**TRY IT:**
If an entry holds a picture, drop the picture and restate the rest word for word.

(Transcribed page contents)
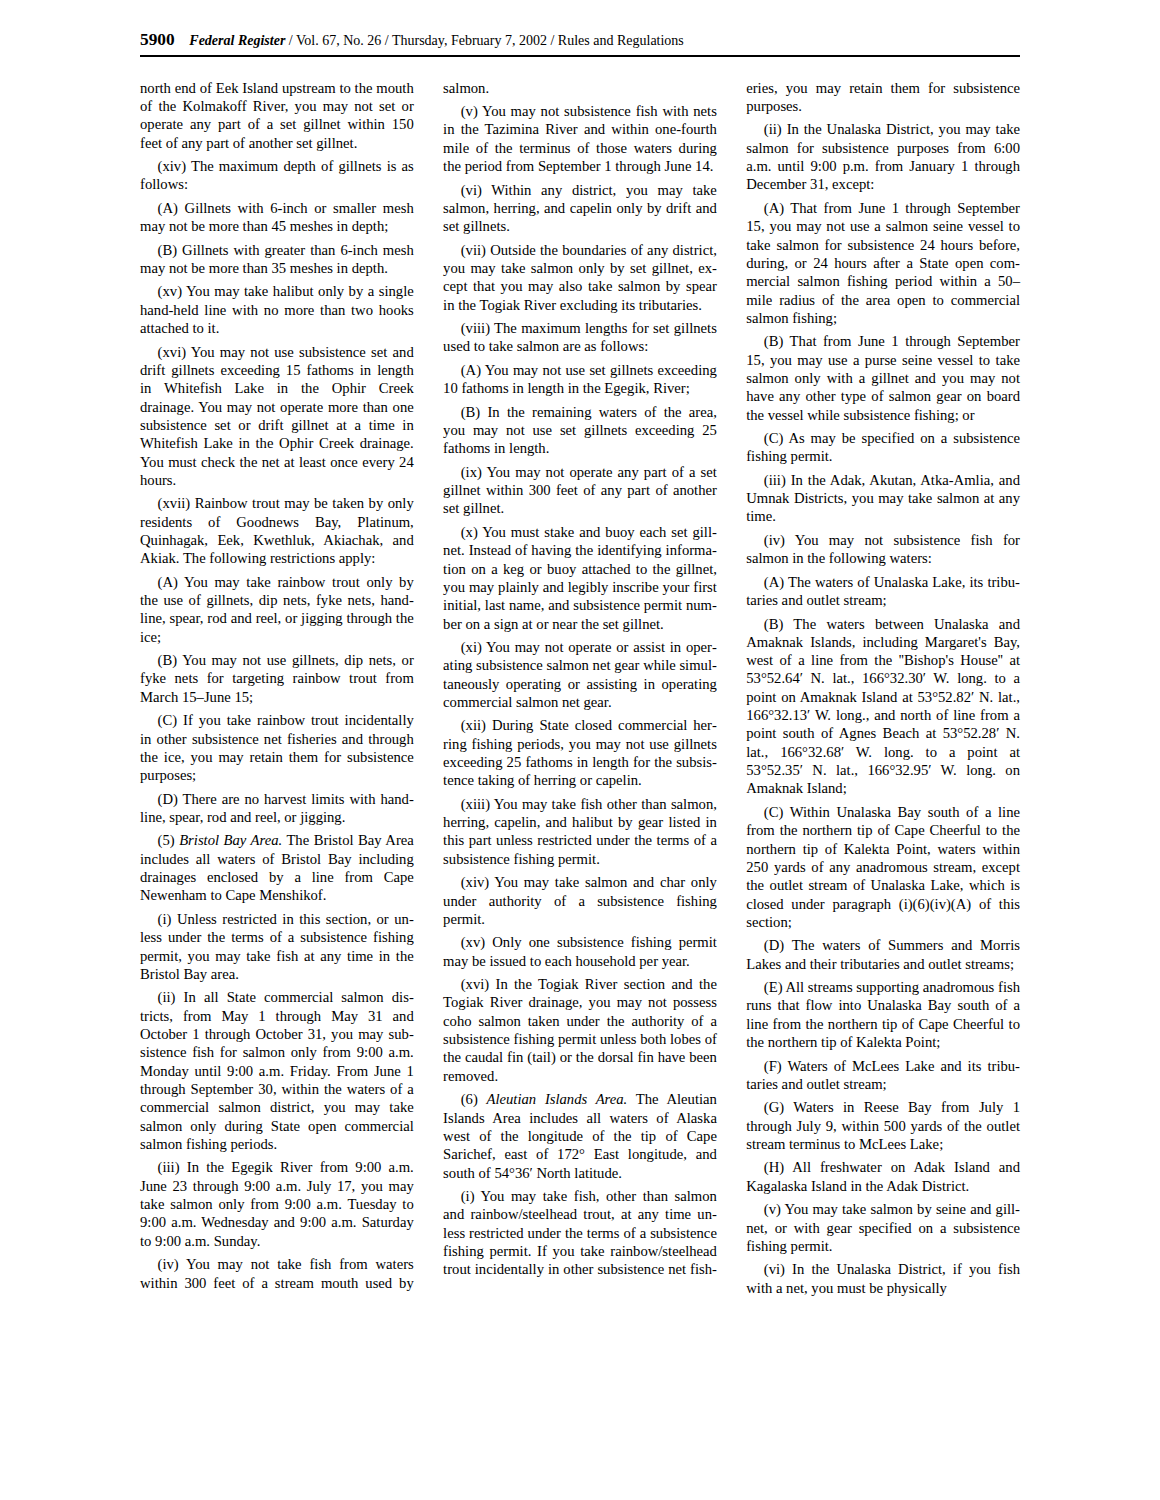5900 Federal Register / Vol. 67, No. 26 / Thursday, February 7, 2002 / Rules and Regulations
north end of Eek Island upstream to the mouth of the Kolmakoff River, you may not set or operate any part of a set gillnet within 150 feet of any part of another set gillnet.
(xiv) The maximum depth of gillnets is as follows:
(A) Gillnets with 6-inch or smaller mesh may not be more than 45 meshes in depth;
(B) Gillnets with greater than 6-inch mesh may not be more than 35 meshes in depth.
(xv) You may take halibut only by a single hand-held line with no more than two hooks attached to it.
(xvi) You may not use subsistence set and drift gillnets exceeding 15 fathoms in length in Whitefish Lake in the Ophir Creek drainage. You may not operate more than one subsistence set or drift gillnet at a time in Whitefish Lake in the Ophir Creek drainage. You must check the net at least once every 24 hours.
(xvii) Rainbow trout may be taken by only residents of Goodnews Bay, Platinum, Quinhagak, Eek, Kwethluk, Akiachak, and Akiak. The following restrictions apply:
(A) You may take rainbow trout only by the use of gillnets, dip nets, fyke nets, handline, spear, rod and reel, or jigging through the ice;
(B) You may not use gillnets, dip nets, or fyke nets for targeting rainbow trout from March 15–June 15;
(C) If you take rainbow trout incidentally in other subsistence net fisheries and through the ice, you may retain them for subsistence purposes;
(D) There are no harvest limits with handline, spear, rod and reel, or jigging.
(5) Bristol Bay Area. The Bristol Bay Area includes all waters of Bristol Bay including drainages enclosed by a line from Cape Newenham to Cape Menshikof.
(i) Unless restricted in this section, or unless under the terms of a subsistence fishing permit, you may take fish at any time in the Bristol Bay area.
(ii) In all State commercial salmon districts, from May 1 through May 31 and October 1 through October 31, you may subsistence fish for salmon only from 9:00 a.m. Monday until 9:00 a.m. Friday. From June 1 through September 30, within the waters of a commercial salmon district, you may take salmon only during State open commercial salmon fishing periods.
(iii) In the Egegik River from 9:00 a.m. June 23 through 9:00 a.m. July 17, you may take salmon only from 9:00 a.m. Tuesday to 9:00 a.m. Wednesday and 9:00 a.m. Saturday to 9:00 a.m. Sunday.
(iv) You may not take fish from waters within 300 feet of a stream mouth used by salmon.
(v) You may not subsistence fish with nets in the Tazimina River and within one-fourth mile of the terminus of those waters during the period from September 1 through June 14.
(vi) Within any district, you may take salmon, herring, and capelin only by drift and set gillnets.
(vii) Outside the boundaries of any district, you may take salmon only by set gillnet, except that you may also take salmon by spear in the Togiak River excluding its tributaries.
(viii) The maximum lengths for set gillnets used to take salmon are as follows:
(A) You may not use set gillnets exceeding 10 fathoms in length in the Egegik, River;
(B) In the remaining waters of the area, you may not use set gillnets exceeding 25 fathoms in length.
(ix) You may not operate any part of a set gillnet within 300 feet of any part of another set gillnet.
(x) You must stake and buoy each set gillnet. Instead of having the identifying information on a keg or buoy attached to the gillnet, you may plainly and legibly inscribe your first initial, last name, and subsistence permit number on a sign at or near the set gillnet.
(xi) You may not operate or assist in operating subsistence salmon net gear while simultaneously operating or assisting in operating commercial salmon net gear.
(xii) During State closed commercial herring fishing periods, you may not use gillnets exceeding 25 fathoms in length for the subsistence taking of herring or capelin.
(xiii) You may take fish other than salmon, herring, capelin, and halibut by gear listed in this part unless restricted under the terms of a subsistence fishing permit.
(xiv) You may take salmon and char only under authority of a subsistence fishing permit.
(xv) Only one subsistence fishing permit may be issued to each household per year.
(xvi) In the Togiak River section and the Togiak River drainage, you may not possess coho salmon taken under the authority of a subsistence fishing permit unless both lobes of the caudal fin (tail) or the dorsal fin have been removed.
(6) Aleutian Islands Area. The Aleutian Islands Area includes all waters of Alaska west of the longitude of the tip of Cape Sarichef, east of 172° East longitude, and south of 54°36′ North latitude.
(i) You may take fish, other than salmon and rainbow/steelhead trout, at any time unless restricted under the terms of a subsistence fishing permit. If you take rainbow/steelhead trout incidentally in other subsistence net fisheries, you may retain them for subsistence purposes.
(ii) In the Unalaska District, you may take salmon for subsistence purposes from 6:00 a.m. until 9:00 p.m. from January 1 through December 31, except:
(A) That from June 1 through September 15, you may not use a salmon seine vessel to take salmon for subsistence 24 hours before, during, or 24 hours after a State open commercial salmon fishing period within a 50–mile radius of the area open to commercial salmon fishing;
(B) That from June 1 through September 15, you may use a purse seine vessel to take salmon only with a gillnet and you may not have any other type of salmon gear on board the vessel while subsistence fishing; or
(C) As may be specified on a subsistence fishing permit.
(iii) In the Adak, Akutan, Atka-Amlia, and Umnak Districts, you may take salmon at any time.
(iv) You may not subsistence fish for salmon in the following waters:
(A) The waters of Unalaska Lake, its tributaries and outlet stream;
(B) The waters between Unalaska and Amaknak Islands, including Margaret's Bay, west of a line from the ''Bishop's House'' at 53°52.64′ N. lat., 166°32.30′ W. long. to a point on Amaknak Island at 53°52.82′ N. lat., 166°32.13′ W. long., and north of line from a point south of Agnes Beach at 53°52.28′ N. lat., 166°32.68′ W. long. to a point at 53°52.35′ N. lat., 166°32.95′ W. long. on Amaknak Island;
(C) Within Unalaska Bay south of a line from the northern tip of Cape Cheerful to the northern tip of Kalekta Point, waters within 250 yards of any anadromous stream, except the outlet stream of Unalaska Lake, which is closed under paragraph (i)(6)(iv)(A) of this section;
(D) The waters of Summers and Morris Lakes and their tributaries and outlet streams;
(E) All streams supporting anadromous fish runs that flow into Unalaska Bay south of a line from the northern tip of Cape Cheerful to the northern tip of Kalekta Point;
(F) Waters of McLees Lake and its tributaries and outlet stream;
(G) Waters in Reese Bay from July 1 through July 9, within 500 yards of the outlet stream terminus to McLees Lake;
(H) All freshwater on Adak Island and Kagalaska Island in the Adak District.
(v) You may take salmon by seine and gillnet, or with gear specified on a subsistence fishing permit.
(vi) In the Unalaska District, if you fish with a net, you must be physically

**SOLUTION FOR THIS TASK:**
5900 Federal Register / Vol. 67, No. 26 / Thursday, February 7, 2002 / Rules and Regulations
north end of Eek Island upstream to the mouth of the Kolmakoff River, you may not set or operate any part of a set gillnet within 150 feet of any part of another set gillnet.
(xiv) The maximum depth of gillnets is as follows:
(A) Gillnets with 6-inch or smaller mesh may not be more than 45 meshes in depth;
(B) Gillnets with greater than 6-inch mesh may not be more than 35 meshes in depth.
(xv) You may take halibut only by a single hand-held line with no more than two hooks attached to it.
(xvi) You may not use subsistence set and drift gillnets exceeding 15 fathoms in length in Whitefish Lake in the Ophir Creek drainage. You may not operate more than one subsistence set or drift gillnet at a time in Whitefish Lake in the Ophir Creek drainage. You must check the net at least once every 24 hours.
(xvii) Rainbow trout may be taken by only residents of Goodnews Bay, Platinum, Quinhagak, Eek, Kwethluk, Akiachak, and Akiak. The following restrictions apply:
(A) You may take rainbow trout only by the use of gillnets, dip nets, fyke nets, handline, spear, rod and reel, or jigging through the ice;
(B) You may not use gillnets, dip nets, or fyke nets for targeting rainbow trout from March 15–June 15;
(C) If you take rainbow trout incidentally in other subsistence net fisheries and through the ice, you may retain them for subsistence purposes;
(D) There are no harvest limits with handline, spear, rod and reel, or jigging.
(5) Bristol Bay Area. The Bristol Bay Area includes all waters of Bristol Bay including drainages enclosed by a line from Cape Newenham to Cape Menshikof.
(i) Unless restricted in this section, or unless under the terms of a subsistence fishing permit, you may take fish at any time in the Bristol Bay area.
(ii) In all State commercial salmon districts, from May 1 through May 31 and October 1 through October 31, you may subsistence fish for salmon only from 9:00 a.m. Monday until 9:00 a.m. Friday. From June 1 through September 30, within the waters of a commercial salmon district, you may take salmon only during State open commercial salmon fishing periods.
(iii) In the Egegik River from 9:00 a.m. June 23 through 9:00 a.m. July 17, you may take salmon only from 9:00 a.m. Tuesday to 9:00 a.m. Wednesday and 9:00 a.m. Saturday to 9:00 a.m. Sunday.
(iv) You may not take fish from waters within 300 feet of a stream mouth used by salmon.
(v) You may not subsistence fish with nets in the Tazimina River and within one-fourth mile of the terminus of those waters during the period from September 1 through June 14.
(vi) Within any district, you may take salmon, herring, and capelin only by drift and set gillnets.
(vii) Outside the boundaries of any district, you may take salmon only by set gillnet, except that you may also take salmon by spear in the Togiak River excluding its tributaries.
(viii) The maximum lengths for set gillnets used to take salmon are as follows:
(A) You may not use set gillnets exceeding 10 fathoms in length in the Egegik, River;
(B) In the remaining waters of the area, you may not use set gillnets exceeding 25 fathoms in length.
(ix) You may not operate any part of a set gillnet within 300 feet of any part of another set gillnet.
(x) You must stake and buoy each set gillnet. Instead of having the identifying information on a keg or buoy attached to the gillnet, you may plainly and legibly inscribe your first initial, last name, and subsistence permit number on a sign at or near the set gillnet.
(xi) You may not operate or assist in operating subsistence salmon net gear while simultaneously operating or assisting in operating commercial salmon net gear.
(xii) During State closed commercial herring fishing periods, you may not use gillnets exceeding 25 fathoms in length for the subsistence taking of herring or capelin.
(xiii) You may take fish other than salmon, herring, capelin, and halibut by gear listed in this part unless restricted under the terms of a subsistence fishing permit.
(xiv) You may take salmon and char only under authority of a subsistence fishing permit.
(xv) Only one subsistence fishing permit may be issued to each household per year.
(xvi) In the Togiak River section and the Togiak River drainage, you may not possess coho salmon taken under the authority of a subsistence fishing permit unless both lobes of the caudal fin (tail) or the dorsal fin have been removed.
(6) Aleutian Islands Area. The Aleutian Islands Area includes all waters of Alaska west of the longitude of the tip of Cape Sarichef, east of 172° East longitude, and south of 54°36′ North latitude.
(i) You may take fish, other than salmon and rainbow/steelhead trout, at any time unless restricted under the terms of a subsistence fishing permit. If you take rainbow/steelhead trout incidentally in other subsistence net fisheries, you may retain them for subsistence purposes.
(ii) In the Unalaska District, you may take salmon for subsistence purposes from 6:00 a.m. until 9:00 p.m. from January 1 through December 31, except:
(A) That from June 1 through September 15, you may not use a salmon seine vessel to take salmon for subsistence 24 hours before, during, or 24 hours after a State open commercial salmon fishing period within a 50–mile radius of the area open to commercial salmon fishing;
(B) That from June 1 through September 15, you may use a purse seine vessel to take salmon only with a gillnet and you may not have any other type of salmon gear on board the vessel while subsistence fishing; or
(C) As may be specified on a subsistence fishing permit.
(iii) In the Adak, Akutan, Atka-Amlia, and Umnak Districts, you may take salmon at any time.
(iv) You may not subsistence fish for salmon in the following waters:
(A) The waters of Unalaska Lake, its tributaries and outlet stream;
(B) The waters between Unalaska and Amaknak Islands, including Margaret's Bay, west of a line from the ''Bishop's House'' at 53°52.64′ N. lat., 166°32.30′ W. long. to a point on Amaknak Island at 53°52.82′ N. lat., 166°32.13′ W. long., and north of line from a point south of Agnes Beach at 53°52.28′ N. lat., 166°32.68′ W. long. to a point at 53°52.35′ N. lat., 166°32.95′ W. long. on Amaknak Island;
(C) Within Unalaska Bay south of a line from the northern tip of Cape Cheerful to the northern tip of Kalekta Point, waters within 250 yards of any anadromous stream, except the outlet stream of Unalaska Lake, which is closed under paragraph (i)(6)(iv)(A) of this section;
(D) The waters of Summers and Morris Lakes and their tributaries and outlet streams;
(E) All streams supporting anadromous fish runs that flow into Unalaska Bay south of a line from the northern tip of Cape Cheerful to the northern tip of Kalekta Point;
(F) Waters of McLees Lake and its tributaries and outlet stream;
(G) Waters in Reese Bay from July 1 through July 9, within 500 yards of the outlet stream terminus to McLees Lake;
(H) All freshwater on Adak Island and Kagalaska Island in the Adak District.
(v) You may take salmon by seine and gillnet, or with gear specified on a subsistence fishing permit.
(vi) In the Unalaska District, if you fish with a net, you must be physically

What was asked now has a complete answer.